The stroke released the trigger for a burst
Of sound which stretched the gamut of the air.
The shouts of engineers and dynamiters,
Of locomotive-workers and explorers,
Flanking the rails, were but a tuning up
For a massed continental chorus.

When Towards the Last Spike appeared, Canadian literary critic Northrop Frye wrote that

Pratt has shown an increasing interest in techniques of communication, an interest which may well go back to his early days as a student of psychology.... The theme of the epic act of communication in Canadian history, the linking of east and west by a great railway, was thus a logical one for Pratt to choose for his latest poem.... But while the choice of theme may have been easy, the theme itself is fantastically difficult. The poem is in the epic tradition, without any of the advantages of epic to sustain it. No narrative suspense is possible where the ground has all been surveyed; no heroic action can be isolated in so concentrated an act of social will.... The real hero of the poem is a society's will to take intelligible form; the real quest is for physical and spiritual communication within that society. I have a notion that the technical problems involved in Towards the Last Spike are going to be central problems in the poetry of the future.

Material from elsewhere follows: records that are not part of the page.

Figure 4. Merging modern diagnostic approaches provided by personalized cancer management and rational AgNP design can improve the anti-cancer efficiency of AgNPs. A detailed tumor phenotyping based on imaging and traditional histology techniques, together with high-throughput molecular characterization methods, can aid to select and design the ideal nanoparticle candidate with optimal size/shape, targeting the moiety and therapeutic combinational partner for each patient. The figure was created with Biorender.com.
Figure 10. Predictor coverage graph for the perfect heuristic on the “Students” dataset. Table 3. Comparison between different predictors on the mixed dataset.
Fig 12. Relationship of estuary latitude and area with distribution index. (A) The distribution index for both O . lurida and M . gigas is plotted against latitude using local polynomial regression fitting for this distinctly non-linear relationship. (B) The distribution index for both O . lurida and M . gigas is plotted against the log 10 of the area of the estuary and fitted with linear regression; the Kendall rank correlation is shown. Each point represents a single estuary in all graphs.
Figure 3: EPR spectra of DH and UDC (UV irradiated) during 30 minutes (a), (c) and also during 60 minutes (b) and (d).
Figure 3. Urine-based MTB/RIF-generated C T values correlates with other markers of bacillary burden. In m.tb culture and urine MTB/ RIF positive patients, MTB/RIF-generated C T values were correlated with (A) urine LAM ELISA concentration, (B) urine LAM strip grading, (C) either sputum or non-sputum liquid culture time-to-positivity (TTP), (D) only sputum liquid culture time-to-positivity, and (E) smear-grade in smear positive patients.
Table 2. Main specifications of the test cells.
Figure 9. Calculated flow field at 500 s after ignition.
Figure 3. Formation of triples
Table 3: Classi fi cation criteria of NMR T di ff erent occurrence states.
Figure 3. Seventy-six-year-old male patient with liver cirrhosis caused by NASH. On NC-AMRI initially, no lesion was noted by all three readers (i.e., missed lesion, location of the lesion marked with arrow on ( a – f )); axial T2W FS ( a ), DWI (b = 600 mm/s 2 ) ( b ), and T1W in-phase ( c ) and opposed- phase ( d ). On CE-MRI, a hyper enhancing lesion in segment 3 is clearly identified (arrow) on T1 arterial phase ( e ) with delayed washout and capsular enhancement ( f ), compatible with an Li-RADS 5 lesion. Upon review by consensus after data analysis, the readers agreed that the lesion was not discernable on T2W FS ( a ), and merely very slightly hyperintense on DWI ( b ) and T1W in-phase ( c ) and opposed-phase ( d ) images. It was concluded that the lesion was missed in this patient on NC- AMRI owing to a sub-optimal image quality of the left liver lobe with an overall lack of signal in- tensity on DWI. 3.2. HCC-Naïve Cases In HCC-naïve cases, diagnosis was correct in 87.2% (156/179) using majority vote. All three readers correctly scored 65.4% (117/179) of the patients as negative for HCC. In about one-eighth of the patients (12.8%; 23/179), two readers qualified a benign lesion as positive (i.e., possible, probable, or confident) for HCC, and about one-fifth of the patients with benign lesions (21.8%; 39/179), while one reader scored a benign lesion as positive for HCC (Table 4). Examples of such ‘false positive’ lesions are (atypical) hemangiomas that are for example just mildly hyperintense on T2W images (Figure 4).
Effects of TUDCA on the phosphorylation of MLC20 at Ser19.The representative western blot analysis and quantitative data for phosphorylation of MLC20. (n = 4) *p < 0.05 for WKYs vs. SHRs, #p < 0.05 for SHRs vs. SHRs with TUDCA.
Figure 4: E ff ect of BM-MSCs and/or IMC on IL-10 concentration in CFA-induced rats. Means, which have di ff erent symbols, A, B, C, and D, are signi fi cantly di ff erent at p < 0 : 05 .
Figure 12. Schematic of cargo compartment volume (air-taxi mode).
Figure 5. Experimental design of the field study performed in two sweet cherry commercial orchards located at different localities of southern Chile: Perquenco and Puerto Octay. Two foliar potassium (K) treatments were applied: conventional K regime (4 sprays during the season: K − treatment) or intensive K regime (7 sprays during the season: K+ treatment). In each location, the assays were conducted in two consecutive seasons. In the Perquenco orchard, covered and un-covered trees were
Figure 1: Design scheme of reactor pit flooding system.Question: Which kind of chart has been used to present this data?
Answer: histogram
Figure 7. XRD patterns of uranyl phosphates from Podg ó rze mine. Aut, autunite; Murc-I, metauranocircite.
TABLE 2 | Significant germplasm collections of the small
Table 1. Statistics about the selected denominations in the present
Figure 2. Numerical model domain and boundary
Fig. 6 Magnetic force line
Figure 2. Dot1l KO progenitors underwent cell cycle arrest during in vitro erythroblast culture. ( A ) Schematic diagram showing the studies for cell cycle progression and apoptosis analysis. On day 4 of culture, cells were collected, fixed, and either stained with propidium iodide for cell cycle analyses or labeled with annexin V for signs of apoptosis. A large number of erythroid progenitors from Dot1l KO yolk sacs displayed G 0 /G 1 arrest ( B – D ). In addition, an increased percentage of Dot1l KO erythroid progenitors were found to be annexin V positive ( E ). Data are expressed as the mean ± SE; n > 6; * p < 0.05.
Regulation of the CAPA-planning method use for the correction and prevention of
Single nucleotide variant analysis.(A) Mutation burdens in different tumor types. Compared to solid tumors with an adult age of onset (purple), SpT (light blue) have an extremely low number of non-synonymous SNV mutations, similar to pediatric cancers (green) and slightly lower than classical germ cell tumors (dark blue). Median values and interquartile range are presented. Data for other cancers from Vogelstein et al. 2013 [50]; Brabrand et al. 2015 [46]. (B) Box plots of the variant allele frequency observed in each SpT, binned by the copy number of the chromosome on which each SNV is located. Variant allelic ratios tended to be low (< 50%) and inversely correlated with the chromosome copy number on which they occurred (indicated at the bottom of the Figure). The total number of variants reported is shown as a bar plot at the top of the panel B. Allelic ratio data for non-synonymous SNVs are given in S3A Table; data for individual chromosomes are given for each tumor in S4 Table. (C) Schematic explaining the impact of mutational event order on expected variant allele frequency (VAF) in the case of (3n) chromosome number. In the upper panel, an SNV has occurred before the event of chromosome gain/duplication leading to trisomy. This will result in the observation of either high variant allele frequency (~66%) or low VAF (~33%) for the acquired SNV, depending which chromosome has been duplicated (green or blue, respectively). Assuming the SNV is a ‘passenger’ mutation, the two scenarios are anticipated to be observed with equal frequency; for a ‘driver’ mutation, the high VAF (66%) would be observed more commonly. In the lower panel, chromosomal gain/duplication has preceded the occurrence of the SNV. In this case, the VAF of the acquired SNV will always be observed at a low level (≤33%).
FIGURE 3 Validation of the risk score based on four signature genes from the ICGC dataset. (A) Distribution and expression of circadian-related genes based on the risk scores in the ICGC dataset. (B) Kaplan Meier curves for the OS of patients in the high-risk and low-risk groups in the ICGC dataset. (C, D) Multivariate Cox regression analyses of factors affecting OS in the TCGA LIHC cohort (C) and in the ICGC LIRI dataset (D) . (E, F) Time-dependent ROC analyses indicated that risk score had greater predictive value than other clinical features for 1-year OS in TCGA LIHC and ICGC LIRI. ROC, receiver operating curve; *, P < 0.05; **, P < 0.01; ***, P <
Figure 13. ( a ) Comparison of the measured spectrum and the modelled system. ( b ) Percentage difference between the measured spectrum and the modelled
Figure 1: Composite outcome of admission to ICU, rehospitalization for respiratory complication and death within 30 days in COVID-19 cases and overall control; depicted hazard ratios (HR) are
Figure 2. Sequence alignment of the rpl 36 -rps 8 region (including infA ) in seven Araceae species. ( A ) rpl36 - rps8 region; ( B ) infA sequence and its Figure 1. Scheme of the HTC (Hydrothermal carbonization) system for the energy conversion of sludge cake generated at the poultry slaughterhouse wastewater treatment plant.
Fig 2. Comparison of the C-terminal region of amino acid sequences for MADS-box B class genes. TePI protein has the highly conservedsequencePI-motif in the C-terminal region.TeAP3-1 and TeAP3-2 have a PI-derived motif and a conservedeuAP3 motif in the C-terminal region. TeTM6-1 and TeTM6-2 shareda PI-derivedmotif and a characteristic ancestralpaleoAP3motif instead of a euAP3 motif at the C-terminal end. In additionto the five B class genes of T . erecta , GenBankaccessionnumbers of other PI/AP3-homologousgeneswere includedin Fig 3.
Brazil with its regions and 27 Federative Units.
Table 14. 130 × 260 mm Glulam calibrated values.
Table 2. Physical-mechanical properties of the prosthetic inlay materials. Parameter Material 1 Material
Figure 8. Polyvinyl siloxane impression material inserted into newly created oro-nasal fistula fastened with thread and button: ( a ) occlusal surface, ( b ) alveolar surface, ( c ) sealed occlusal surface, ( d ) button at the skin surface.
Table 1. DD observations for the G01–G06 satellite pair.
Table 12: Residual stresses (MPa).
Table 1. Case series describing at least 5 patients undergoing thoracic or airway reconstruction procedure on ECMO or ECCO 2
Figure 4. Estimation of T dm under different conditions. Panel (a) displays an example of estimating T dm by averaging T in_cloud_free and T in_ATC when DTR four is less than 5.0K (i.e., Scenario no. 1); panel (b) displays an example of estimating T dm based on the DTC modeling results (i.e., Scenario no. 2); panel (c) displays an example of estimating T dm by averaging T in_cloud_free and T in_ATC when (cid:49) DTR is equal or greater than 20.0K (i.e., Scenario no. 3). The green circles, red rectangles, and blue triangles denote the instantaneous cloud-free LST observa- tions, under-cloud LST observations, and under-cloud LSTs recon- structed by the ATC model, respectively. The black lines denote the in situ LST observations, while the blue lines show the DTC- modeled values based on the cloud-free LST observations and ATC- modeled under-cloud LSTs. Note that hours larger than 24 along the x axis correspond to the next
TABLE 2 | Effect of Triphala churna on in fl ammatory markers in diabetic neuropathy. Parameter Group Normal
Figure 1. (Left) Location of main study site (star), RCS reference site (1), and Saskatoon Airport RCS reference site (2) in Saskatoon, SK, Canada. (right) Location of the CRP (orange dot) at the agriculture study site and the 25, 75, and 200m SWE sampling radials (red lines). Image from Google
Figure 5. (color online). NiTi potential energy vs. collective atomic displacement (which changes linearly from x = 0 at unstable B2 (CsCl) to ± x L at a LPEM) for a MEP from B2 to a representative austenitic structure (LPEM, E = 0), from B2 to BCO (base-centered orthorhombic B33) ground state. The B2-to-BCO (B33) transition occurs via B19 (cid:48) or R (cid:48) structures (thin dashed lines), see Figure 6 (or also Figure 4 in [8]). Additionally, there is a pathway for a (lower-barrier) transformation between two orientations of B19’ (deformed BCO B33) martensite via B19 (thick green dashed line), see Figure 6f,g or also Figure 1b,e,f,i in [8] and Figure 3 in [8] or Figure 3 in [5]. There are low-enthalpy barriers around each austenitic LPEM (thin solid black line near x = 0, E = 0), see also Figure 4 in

And I think that the ingenuity with which these problems have been met would make the poem a historical landmark even for readers who disliked it as a poem."

"There would be much more to say about the poem if I had the space," Frye added. "There is the contrast between the desperate, quixotic, east-west reach from sea to sea which is the vision of Macdonald ... and the practical, short-sighted vision of Blake, which sees the country realistically, as a divided series of northern extensions of the United States.... There is the portrait of Strathcona as a Canadian culture-hero, a combination of Paul Bunyan and Sam Slick.... Above all, Pratt is a poet unusually aware of the traditional connection between poetry and oratory." He concluded: "The faults of the poem are obvious and commonplace; its virtues are subtle and remarkable."

Frye later wrote that Pratt had "expressed in Towards the Last Spike the central comic theme ... of the Canadian imagination."

Three years after its publication, fellow Canadian poet, F.R. Scott, critiqued Pratt for overlooking the thousands of indentured Chinese labourers who actually built the railway in his poem "All the Spikes but the Last."